The Honorable Betsy DeVos 
Department of Education
400 Maryland Ave, SW
Washington, DC 20202

Dear Secretary DeVos:

On May 24, the Department of Education (Department) announced the resignation of James Runcie as chief operating officer for the Office of Federal Student Aid (FSA). Reports indicate his resignation was an outcome of his refusal to testify in a U.S. House Committee on Oversight and Government Reform (OGR) hearing examining improper payments related to student financial aid. The Department should take full advantage of this opportunity to install strong, accountable leadership to an agency that holds great importance in delivering, managing, and conducting oversight of federal student aid.

In recent years, the Committee on Education and the Workforce (Committee), Congress, the Department’s Inspector General (IG), and other federal entities have observed declining performance and an increase in deficiencies at FSA. A November 2015 joint hearing between the Committee and OGR titled “Federal Student Aid: Performance-Based Organization Review” highlighted many of the management and oversight shortfalls experienced by FSA under Mr. Runcie’s leadership. During the hearing, the IG testified that FSA needed to improve its oversight of federal student aid programs, showed significant weaknesses in the program review process, carried out poor oversight and management of vital contracts and contractors, and was susceptible to improper payments. The Government Accountability Office (GAO) also testified that certain actions and decisions made by staff at FSA, such as providing unclear guidance, resulted in poor services to borrowers.

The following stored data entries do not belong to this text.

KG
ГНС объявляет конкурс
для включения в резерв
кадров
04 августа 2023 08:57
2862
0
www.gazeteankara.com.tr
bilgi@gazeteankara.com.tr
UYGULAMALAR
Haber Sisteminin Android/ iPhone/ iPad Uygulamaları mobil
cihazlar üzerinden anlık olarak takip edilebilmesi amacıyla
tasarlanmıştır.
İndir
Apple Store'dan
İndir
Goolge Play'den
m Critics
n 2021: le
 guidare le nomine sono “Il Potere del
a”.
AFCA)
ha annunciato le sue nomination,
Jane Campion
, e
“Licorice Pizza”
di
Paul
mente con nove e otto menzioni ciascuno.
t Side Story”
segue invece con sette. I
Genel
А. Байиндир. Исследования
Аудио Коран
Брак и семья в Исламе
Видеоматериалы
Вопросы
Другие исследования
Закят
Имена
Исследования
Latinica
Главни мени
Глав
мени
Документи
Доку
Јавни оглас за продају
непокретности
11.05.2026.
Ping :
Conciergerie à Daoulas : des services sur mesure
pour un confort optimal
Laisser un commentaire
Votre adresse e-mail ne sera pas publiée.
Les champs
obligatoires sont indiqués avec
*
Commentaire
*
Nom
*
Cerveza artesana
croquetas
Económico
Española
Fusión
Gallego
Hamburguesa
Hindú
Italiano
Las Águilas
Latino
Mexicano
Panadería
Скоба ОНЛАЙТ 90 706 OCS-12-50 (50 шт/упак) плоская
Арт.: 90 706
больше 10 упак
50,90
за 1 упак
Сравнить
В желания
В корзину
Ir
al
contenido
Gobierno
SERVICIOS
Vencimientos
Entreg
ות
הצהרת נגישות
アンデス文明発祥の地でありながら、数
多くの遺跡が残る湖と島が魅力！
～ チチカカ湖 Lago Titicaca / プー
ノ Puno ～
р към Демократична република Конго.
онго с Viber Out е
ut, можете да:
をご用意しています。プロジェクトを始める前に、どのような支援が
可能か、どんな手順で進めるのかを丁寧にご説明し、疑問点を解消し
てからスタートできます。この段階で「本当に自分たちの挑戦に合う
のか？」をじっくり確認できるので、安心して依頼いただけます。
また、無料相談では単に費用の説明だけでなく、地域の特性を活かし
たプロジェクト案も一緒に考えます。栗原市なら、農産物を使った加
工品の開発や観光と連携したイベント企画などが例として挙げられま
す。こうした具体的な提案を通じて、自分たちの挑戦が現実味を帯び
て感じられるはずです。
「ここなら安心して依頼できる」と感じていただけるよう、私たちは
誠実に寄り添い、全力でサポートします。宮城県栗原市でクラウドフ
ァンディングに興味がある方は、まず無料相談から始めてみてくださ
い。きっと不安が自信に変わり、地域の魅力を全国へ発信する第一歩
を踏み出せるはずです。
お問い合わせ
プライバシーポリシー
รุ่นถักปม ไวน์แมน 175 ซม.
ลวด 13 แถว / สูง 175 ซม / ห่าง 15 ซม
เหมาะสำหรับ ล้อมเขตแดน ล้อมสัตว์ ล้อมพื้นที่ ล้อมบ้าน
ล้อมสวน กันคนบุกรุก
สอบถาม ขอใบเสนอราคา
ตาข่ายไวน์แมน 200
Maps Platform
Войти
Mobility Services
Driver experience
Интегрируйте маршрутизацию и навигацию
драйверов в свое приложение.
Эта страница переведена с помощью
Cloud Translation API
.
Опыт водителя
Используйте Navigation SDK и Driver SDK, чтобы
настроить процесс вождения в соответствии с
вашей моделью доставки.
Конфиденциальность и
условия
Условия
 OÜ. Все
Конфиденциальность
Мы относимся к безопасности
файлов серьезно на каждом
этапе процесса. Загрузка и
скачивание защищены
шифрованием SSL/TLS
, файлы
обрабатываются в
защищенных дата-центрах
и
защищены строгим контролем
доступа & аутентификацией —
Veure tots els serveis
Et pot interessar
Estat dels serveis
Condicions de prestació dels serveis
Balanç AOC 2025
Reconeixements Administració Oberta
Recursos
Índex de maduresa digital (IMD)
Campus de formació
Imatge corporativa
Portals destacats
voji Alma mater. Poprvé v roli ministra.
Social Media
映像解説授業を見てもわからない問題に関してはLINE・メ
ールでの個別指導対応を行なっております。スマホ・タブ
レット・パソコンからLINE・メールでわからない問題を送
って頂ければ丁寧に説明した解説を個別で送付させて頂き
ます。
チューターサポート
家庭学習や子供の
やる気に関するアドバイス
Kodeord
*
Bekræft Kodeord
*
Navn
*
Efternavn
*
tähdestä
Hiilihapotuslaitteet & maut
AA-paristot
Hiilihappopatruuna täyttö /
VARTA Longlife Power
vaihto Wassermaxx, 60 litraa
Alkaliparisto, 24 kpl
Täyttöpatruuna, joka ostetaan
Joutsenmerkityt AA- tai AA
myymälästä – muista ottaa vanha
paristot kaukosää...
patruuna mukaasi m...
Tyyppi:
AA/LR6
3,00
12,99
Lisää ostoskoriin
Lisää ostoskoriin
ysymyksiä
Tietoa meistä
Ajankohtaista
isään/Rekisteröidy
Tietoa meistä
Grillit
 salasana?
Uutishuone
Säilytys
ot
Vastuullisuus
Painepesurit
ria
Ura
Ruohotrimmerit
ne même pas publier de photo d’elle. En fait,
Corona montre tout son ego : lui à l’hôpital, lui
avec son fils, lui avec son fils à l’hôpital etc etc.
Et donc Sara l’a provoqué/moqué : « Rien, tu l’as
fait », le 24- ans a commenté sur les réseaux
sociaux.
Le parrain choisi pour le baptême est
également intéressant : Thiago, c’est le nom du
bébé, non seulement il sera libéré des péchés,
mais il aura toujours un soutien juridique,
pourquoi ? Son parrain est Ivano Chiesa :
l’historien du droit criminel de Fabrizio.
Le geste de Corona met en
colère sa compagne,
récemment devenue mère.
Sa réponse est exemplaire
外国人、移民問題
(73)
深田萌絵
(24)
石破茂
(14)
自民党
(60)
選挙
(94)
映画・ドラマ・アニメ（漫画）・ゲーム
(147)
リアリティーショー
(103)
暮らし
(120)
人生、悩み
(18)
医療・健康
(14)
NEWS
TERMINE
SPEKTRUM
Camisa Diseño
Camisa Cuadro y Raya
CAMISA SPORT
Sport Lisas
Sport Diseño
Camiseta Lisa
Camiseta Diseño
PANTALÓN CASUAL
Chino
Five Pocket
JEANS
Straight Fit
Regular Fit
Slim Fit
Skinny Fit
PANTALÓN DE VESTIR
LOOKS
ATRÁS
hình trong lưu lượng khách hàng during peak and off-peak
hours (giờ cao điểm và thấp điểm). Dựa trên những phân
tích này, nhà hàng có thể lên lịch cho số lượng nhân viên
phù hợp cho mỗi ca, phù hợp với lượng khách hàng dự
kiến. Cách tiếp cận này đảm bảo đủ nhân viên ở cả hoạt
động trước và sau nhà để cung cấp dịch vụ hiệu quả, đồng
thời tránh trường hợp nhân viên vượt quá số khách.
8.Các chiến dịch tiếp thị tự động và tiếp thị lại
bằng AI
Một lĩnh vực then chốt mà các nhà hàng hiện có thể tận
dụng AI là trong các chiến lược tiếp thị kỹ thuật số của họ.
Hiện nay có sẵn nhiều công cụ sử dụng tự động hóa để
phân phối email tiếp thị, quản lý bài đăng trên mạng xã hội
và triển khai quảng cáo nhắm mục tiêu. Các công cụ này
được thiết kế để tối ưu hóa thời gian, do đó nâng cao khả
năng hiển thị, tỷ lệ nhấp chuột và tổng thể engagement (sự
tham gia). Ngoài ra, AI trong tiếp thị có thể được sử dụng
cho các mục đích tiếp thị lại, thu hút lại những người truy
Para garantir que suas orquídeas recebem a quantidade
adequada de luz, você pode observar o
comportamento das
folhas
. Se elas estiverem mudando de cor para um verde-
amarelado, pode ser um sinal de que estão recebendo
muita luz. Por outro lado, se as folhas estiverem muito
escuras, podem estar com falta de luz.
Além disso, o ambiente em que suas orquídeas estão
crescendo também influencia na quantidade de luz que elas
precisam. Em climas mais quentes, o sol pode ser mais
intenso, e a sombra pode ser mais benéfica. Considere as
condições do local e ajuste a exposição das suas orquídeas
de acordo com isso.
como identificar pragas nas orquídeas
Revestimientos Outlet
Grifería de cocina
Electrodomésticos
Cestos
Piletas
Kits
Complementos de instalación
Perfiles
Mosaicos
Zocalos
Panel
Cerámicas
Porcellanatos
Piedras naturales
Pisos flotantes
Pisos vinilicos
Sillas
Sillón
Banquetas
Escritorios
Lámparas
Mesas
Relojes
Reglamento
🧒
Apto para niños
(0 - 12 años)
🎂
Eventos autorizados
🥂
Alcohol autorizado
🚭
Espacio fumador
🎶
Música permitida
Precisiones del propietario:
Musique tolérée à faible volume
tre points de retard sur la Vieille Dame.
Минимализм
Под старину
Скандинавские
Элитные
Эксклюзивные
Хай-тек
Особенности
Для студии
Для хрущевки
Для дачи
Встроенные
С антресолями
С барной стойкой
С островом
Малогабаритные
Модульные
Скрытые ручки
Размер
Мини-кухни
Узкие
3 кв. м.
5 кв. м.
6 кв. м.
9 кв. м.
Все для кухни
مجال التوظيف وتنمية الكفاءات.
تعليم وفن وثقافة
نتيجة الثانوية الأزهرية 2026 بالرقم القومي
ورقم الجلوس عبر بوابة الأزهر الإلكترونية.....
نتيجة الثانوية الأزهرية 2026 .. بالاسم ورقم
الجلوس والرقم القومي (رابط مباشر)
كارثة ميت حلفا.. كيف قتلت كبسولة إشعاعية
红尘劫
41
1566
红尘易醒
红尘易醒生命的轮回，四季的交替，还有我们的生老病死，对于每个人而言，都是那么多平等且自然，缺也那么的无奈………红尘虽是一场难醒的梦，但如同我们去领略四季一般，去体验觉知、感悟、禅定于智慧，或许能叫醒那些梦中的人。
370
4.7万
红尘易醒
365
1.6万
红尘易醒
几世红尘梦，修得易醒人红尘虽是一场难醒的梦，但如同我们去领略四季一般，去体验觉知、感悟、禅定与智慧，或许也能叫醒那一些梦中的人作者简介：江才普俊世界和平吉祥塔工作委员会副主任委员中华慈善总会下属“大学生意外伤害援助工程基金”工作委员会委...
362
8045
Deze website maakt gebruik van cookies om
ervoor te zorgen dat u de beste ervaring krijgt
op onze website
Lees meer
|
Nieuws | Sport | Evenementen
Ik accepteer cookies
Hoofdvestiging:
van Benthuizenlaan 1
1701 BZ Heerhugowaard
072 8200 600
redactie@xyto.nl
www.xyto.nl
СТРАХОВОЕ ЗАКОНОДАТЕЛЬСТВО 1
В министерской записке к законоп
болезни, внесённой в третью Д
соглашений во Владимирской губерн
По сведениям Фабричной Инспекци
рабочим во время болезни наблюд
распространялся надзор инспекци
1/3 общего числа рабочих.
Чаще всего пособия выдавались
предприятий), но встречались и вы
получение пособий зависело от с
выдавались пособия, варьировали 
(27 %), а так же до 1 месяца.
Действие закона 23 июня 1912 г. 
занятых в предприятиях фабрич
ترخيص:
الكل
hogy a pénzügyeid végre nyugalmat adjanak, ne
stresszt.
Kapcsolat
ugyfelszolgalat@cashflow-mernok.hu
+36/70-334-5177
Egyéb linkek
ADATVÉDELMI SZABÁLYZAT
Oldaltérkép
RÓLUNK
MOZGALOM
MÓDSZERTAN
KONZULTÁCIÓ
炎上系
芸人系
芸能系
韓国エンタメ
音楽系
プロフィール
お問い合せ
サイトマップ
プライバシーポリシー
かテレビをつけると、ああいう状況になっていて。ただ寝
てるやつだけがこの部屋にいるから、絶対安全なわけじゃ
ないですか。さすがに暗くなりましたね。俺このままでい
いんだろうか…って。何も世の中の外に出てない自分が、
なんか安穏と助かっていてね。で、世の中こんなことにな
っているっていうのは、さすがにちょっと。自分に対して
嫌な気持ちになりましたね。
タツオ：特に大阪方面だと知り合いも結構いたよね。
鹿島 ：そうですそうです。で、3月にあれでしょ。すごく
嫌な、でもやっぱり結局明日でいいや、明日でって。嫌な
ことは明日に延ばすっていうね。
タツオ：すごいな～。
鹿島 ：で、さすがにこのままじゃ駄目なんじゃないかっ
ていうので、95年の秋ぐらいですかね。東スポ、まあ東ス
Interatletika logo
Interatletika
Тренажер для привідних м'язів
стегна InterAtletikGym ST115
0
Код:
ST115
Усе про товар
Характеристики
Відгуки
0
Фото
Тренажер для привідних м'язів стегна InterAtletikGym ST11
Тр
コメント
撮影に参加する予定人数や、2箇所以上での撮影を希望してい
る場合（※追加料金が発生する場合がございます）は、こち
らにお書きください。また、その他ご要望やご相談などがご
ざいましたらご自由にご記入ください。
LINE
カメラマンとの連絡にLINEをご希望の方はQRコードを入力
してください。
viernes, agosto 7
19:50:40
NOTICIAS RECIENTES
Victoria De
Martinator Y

When FSA does not act appropriately, borrowers and hardworking taxpayers are harmed. Most recently, this has been evident in the suspension of the Data Retrieval Tool (DRT) and the ongoing student debt collection contracting process. With the DRT suspension, student borrowers and families have experienced increased burdens when applying for federal student aid and some taxpayers have been harmed by the fraudulent behavior that led to the suspension. FSA is also in the midst of a contract procurement process for defaulted student loan collections that has spanned four years without a conclusion. Coupled with a current injunction from the U.S. Court of Federal Claims, thousands of borrowers currently in default cannot get the needed assistance to begin the rehabilitation of their loans.

Many of these problems are emblematic of the unaccountable leadership the agency carried-over from the previous administration. The time has come for the Department to fully address mismanagement at FSA. The Committee looks forward to your choosing a well-qualified individual capable of carrying out the important functions charged to FSA to better serve borrowers and improve the stewardship of federal taxpayer funding.